Work instructions: Go through the entries and set each one down exactly.

Records drawn from a dataset
◇ ◇ ◇ ◇
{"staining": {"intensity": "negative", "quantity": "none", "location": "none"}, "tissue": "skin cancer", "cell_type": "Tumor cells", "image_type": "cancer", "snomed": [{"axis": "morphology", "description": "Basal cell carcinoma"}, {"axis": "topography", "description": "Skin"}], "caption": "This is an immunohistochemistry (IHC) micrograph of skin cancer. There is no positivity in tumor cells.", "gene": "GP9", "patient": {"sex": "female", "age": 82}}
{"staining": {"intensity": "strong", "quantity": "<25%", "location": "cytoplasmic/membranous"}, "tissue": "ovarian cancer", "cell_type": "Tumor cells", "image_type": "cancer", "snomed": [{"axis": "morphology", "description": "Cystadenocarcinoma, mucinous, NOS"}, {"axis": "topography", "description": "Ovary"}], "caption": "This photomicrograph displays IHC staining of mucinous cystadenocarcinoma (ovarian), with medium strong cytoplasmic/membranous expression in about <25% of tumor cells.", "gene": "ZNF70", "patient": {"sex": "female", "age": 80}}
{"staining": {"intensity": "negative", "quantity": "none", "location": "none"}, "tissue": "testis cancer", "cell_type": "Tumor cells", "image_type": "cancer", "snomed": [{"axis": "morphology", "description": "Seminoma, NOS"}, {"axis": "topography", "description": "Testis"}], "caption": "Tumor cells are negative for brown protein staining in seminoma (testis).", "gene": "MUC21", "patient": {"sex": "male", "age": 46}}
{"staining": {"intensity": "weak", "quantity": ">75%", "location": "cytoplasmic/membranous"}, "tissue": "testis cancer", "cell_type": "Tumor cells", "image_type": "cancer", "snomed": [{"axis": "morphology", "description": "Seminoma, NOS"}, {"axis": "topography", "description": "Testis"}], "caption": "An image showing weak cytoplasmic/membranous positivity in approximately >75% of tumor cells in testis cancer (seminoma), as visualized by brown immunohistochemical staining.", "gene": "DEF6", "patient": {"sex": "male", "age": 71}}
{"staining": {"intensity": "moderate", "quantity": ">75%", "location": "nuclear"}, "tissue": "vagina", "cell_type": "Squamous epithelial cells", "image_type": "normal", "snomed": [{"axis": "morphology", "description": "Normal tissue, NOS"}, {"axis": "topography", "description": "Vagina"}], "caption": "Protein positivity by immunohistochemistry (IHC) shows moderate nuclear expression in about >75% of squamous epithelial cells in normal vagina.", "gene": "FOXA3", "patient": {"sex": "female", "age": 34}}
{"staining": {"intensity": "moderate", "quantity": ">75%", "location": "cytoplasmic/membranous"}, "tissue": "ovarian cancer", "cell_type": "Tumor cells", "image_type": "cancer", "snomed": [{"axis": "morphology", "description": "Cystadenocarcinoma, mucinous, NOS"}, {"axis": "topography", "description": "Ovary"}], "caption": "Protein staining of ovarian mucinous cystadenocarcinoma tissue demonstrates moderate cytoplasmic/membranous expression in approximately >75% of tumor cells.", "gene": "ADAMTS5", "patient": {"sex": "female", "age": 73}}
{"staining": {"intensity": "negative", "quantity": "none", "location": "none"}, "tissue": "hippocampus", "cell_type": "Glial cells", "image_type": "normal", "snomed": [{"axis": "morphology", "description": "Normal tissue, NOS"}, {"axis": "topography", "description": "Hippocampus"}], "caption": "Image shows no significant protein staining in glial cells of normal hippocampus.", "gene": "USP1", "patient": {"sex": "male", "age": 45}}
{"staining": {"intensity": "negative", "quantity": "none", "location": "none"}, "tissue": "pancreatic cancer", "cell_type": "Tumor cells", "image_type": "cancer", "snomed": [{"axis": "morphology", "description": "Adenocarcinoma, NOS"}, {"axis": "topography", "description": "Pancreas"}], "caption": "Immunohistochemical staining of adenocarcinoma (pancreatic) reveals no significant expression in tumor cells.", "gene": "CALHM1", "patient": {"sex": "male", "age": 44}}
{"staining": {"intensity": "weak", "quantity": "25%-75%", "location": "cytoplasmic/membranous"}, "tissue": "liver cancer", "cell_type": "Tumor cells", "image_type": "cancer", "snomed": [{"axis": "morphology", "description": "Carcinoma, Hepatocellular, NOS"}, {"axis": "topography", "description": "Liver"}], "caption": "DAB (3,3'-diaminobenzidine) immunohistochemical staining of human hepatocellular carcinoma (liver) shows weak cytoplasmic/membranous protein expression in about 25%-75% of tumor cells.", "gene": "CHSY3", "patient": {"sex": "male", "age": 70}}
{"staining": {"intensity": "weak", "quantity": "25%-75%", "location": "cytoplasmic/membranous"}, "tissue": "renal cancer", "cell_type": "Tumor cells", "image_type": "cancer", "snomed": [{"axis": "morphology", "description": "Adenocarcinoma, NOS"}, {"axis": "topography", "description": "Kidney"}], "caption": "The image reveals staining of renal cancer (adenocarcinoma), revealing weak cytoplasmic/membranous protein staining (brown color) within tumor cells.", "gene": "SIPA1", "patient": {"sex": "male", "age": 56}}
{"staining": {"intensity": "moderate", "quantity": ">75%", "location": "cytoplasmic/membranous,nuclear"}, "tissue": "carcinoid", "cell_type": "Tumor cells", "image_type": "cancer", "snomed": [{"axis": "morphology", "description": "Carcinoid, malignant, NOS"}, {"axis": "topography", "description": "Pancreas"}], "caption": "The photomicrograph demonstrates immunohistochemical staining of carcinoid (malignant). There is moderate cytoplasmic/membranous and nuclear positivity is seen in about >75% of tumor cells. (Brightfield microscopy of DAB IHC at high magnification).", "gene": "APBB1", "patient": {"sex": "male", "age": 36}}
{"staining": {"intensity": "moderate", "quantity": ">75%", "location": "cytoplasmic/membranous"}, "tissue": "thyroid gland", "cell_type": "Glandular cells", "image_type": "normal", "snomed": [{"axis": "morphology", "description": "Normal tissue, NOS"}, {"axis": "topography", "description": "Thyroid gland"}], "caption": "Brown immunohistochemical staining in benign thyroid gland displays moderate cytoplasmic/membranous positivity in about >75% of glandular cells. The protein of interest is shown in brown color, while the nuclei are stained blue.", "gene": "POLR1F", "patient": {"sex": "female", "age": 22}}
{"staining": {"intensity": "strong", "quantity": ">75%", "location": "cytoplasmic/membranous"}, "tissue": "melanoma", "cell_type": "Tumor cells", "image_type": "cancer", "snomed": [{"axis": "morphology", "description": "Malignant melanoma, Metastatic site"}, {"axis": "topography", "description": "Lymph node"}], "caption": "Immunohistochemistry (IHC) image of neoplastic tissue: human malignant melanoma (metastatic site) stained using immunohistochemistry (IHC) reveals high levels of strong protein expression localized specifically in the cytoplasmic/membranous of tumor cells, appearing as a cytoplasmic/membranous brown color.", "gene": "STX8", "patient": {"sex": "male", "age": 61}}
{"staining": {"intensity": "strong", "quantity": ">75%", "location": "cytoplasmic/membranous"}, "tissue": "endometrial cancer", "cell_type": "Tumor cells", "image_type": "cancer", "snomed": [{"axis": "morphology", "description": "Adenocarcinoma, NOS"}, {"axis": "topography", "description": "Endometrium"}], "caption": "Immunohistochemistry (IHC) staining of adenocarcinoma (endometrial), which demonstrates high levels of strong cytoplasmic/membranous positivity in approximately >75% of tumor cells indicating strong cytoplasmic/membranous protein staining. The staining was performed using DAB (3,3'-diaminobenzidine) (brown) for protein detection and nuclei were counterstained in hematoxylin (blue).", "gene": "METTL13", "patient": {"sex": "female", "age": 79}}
◇ ◇ ◇ ◇
Written solution:
{"staining": {"intensity": "negative", "quantity": "none", "location": "none"}, "tissue": "skin cancer", "cell_type": "Tumor cells", "image_type": "cancer", "snomed": [{"axis": "morphology", "description": "Basal cell carcinoma"}, {"axis": "topography", "description": "Skin"}], "caption": "This is an immunohistochemistry (IHC) micrograph of skin cancer. There is no positivity in tumor cells.", "gene": "GP9", "patient": {"sex": "female", "age": 82}}
{"staining": {"intensity": "strong", "quantity": "<25%", "location": "cytoplasmic/membranous"}, "tissue": "ovarian cancer", "cell_type": "Tumor cells", "image_type": "cancer", "snomed": [{"axis": "morphology", "description": "Cystadenocarcinoma, mucinous, NOS"}, {"axis": "topography", "description": "Ovary"}], "caption": "This photomicrograph displays IHC staining of mucinous cystadenocarcinoma (ovarian), with medium strong cytoplasmic/membranous expression in about <25% of tumor cells.", "gene": "ZNF70", "patient": {"sex": "female", "age": 80}}
{"staining": {"intensity": "negative", "quantity": "none", "location": "none"}, "tissue": "testis cancer", "cell_type": "Tumor cells", "image_type": "cancer", "snomed": [{"axis": "morphology", "description": "Seminoma, NOS"}, {"axis": "topography", "description": "Testis"}], "caption": "Tumor cells are negative for brown protein staining in seminoma (testis).", "gene": "MUC21", "patient": {"sex": "male", "age": 46}}
{"staining": {"intensity": "weak", "quantity": ">75%", "location": "cytoplasmic/membranous"}, "tissue": "testis cancer", "cell_type": "Tumor cells", "image_type": "cancer", "snomed": [{"axis": "morphology", "description": "Seminoma, NOS"}, {"axis": "topography", "description": "Testis"}], "caption": "An image showing weak cytoplasmic/membranous positivity in approximately >75% of tumor cells in testis cancer (seminoma), as visualized by brown immunohistochemical staining.", "gene": "DEF6", "patient": {"sex": "male", "age": 71}}
{"staining": {"intensity": "moderate", "quantity": ">75%", "location": "nuclear"}, "tissue": "vagina", "cell_type": "Squamous epithelial cells", "image_type": "normal", "snomed": [{"axis": "morphology", "description": "Normal tissue, NOS"}, {"axis": "topography", "description": "Vagina"}], "caption": "Protein positivity by immunohistochemistry (IHC) shows moderate nuclear expression in about >75% of squamous epithelial cells in normal vagina.", "gene": "FOXA3", "patient": {"sex": "female", "age": 34}}
{"staining": {"intensity": "moderate", "quantity": ">75%", "location": "cytoplasmic/membranous"}, "tissue": "ovarian cancer", "cell_type": "Tumor cells", "image_type": "cancer", "snomed": [{"axis": "morphology", "description": "Cystadenocarcinoma, mucinous, NOS"}, {"axis": "topography", "description": "Ovary"}], "caption": "Protein staining of ovarian mucinous cystadenocarcinoma tissue demonstrates moderate cytoplasmic/membranous expression in approximately >75% of tumor cells.", "gene": "ADAMTS5", "patient": {"sex": "female", "age": 73}}
{"staining": {"intensity": "negative", "quantity": "none", "location": "none"}, "tissue": "hippocampus", "cell_type": "Glial cells", "image_type": "normal", "snomed": [{"axis": "morphology", "description": "Normal tissue, NOS"}, {"axis": "topography", "description": "Hippocampus"}], "caption": "Image shows no significant protein staining in glial cells of normal hippocampus.", "gene": "USP1", "patient": {"sex": "male", "age": 45}}
{"staining": {"intensity": "negative", "quantity": "none", "location": "none"}, "tissue": "pancreatic cancer", "cell_type": "Tumor cells", "image_type": "cancer", "snomed": [{"axis": "morphology", "description": "Adenocarcinoma, NOS"}, {"axis": "topography", "description": "Pancreas"}], "caption": "Immunohistochemical staining of adenocarcinoma (pancreatic) reveals no significant expression in tumor cells.", "gene": "CALHM1", "patient": {"sex": "male", "age": 44}}
{"staining": {"intensity": "weak", "quantity": "25%-75%", "location": "cytoplasmic/membranous"}, "tissue": "liver cancer", "cell_type": "Tumor cells", "image_type": "cancer", "snomed": [{"axis": "morphology", "description": "Carcinoma, Hepatocellular, NOS"}, {"axis": "topography", "description": "Liver"}], "caption": "DAB (3,3'-diaminobenzidine) immunohistochemical staining of human hepatocellular carcinoma (liver) shows weak cytoplasmic/membranous protein expression in about 25%-75% of tumor cells.", "gene": "CHSY3", "patient": {"sex": "male", "age": 70}}
{"staining": {"intensity": "weak", "quantity": "25%-75%", "location": "cytoplasmic/membranous"}, "tissue": "renal cancer", "cell_type": "Tumor cells", "image_type": "cancer", "snomed": [{"axis": "morphology", "description": "Adenocarcinoma, NOS"}, {"axis": "topography", "description": "Kidney"}], "caption": "The image reveals staining of renal cancer (adenocarcinoma), revealing weak cytoplasmic/membranous protein staining (brown color) within tumor cells.", "gene": "SIPA1", "patient": {"sex": "male", "age": 56}}
{"staining": {"intensity": "moderate", "quantity": ">75%", "location": "cytoplasmic/membranous,nuclear"}, "tissue": "carcinoid", "cell_type": "Tumor cells", "image_type": "cancer", "snomed": [{"axis": "morphology", "description": "Carcinoid, malignant, NOS"}, {"axis": "topography", "description": "Pancreas"}], "caption": "The photomicrograph demonstrates immunohistochemical staining of carcinoid (malignant). There is moderate cytoplasmic/membranous and nuclear positivity is seen in about >75% of tumor cells. (Brightfield microscopy of DAB IHC at high magnification).", "gene": "APBB1", "patient": {"sex": "male", "age": 36}}
{"staining": {"intensity": "moderate", "quantity": ">75%", "location": "cytoplasmic/membranous"}, "tissue": "thyroid gland", "cell_type": "Glandular cells", "image_type": "normal", "snomed": [{"axis": "morphology", "description": "Normal tissue, NOS"}, {"axis": "topography", "description": "Thyroid gland"}], "caption": "Brown immunohistochemical staining in benign thyroid gland displays moderate cytoplasmic/membranous positivity in about >75% of glandular cells. The protein of interest is shown in brown color, while the nuclei are stained blue.", "gene": "POLR1F", "patient": {"sex": "female", "age": 22}}
{"staining": {"intensity": "strong", "quantity": ">75%", "location": "cytoplasmic/membranous"}, "tissue": "melanoma", "cell_type": "Tumor cells", "image_type": "cancer", "snomed": [{"axis": "morphology", "description": "Malignant melanoma, Metastatic site"}, {"axis": "topography", "description": "Lymph node"}], "caption": "Immunohistochemistry (IHC) image of neoplastic tissue: human malignant melanoma (metastatic site) stained using immunohistochemistry (IHC) reveals high levels of strong protein expression localized specifically in the cytoplasmic/membranous of tumor cells, appearing as a cytoplasmic/membranous brown color.", "gene": "STX8", "patient": {"sex": "male", "age": 61}}
{"staining": {"intensity": "strong", "quantity": ">75%", "location": "cytoplasmic/membranous"}, "tissue": "endometrial cancer", "cell_type": "Tumor cells", "image_type": "cancer", "snomed": [{"axis": "morphology", "description": "Adenocarcinoma, NOS"}, {"axis": "topography", "description": "Endometrium"}], "caption": "Immunohistochemistry (IHC) staining of adenocarcinoma (endometrial), which demonstrates high levels of strong cytoplasmic/membranous positivity in approximately >75% of tumor cells indicating strong cytoplasmic/membranous protein staining. The staining was performed using DAB (3,3'-diaminobenzidine) (brown) for protein detection and nuclei were counterstained in hematoxylin (blue).", "gene": "METTL13", "patient": {"sex": "female", "age": 79}}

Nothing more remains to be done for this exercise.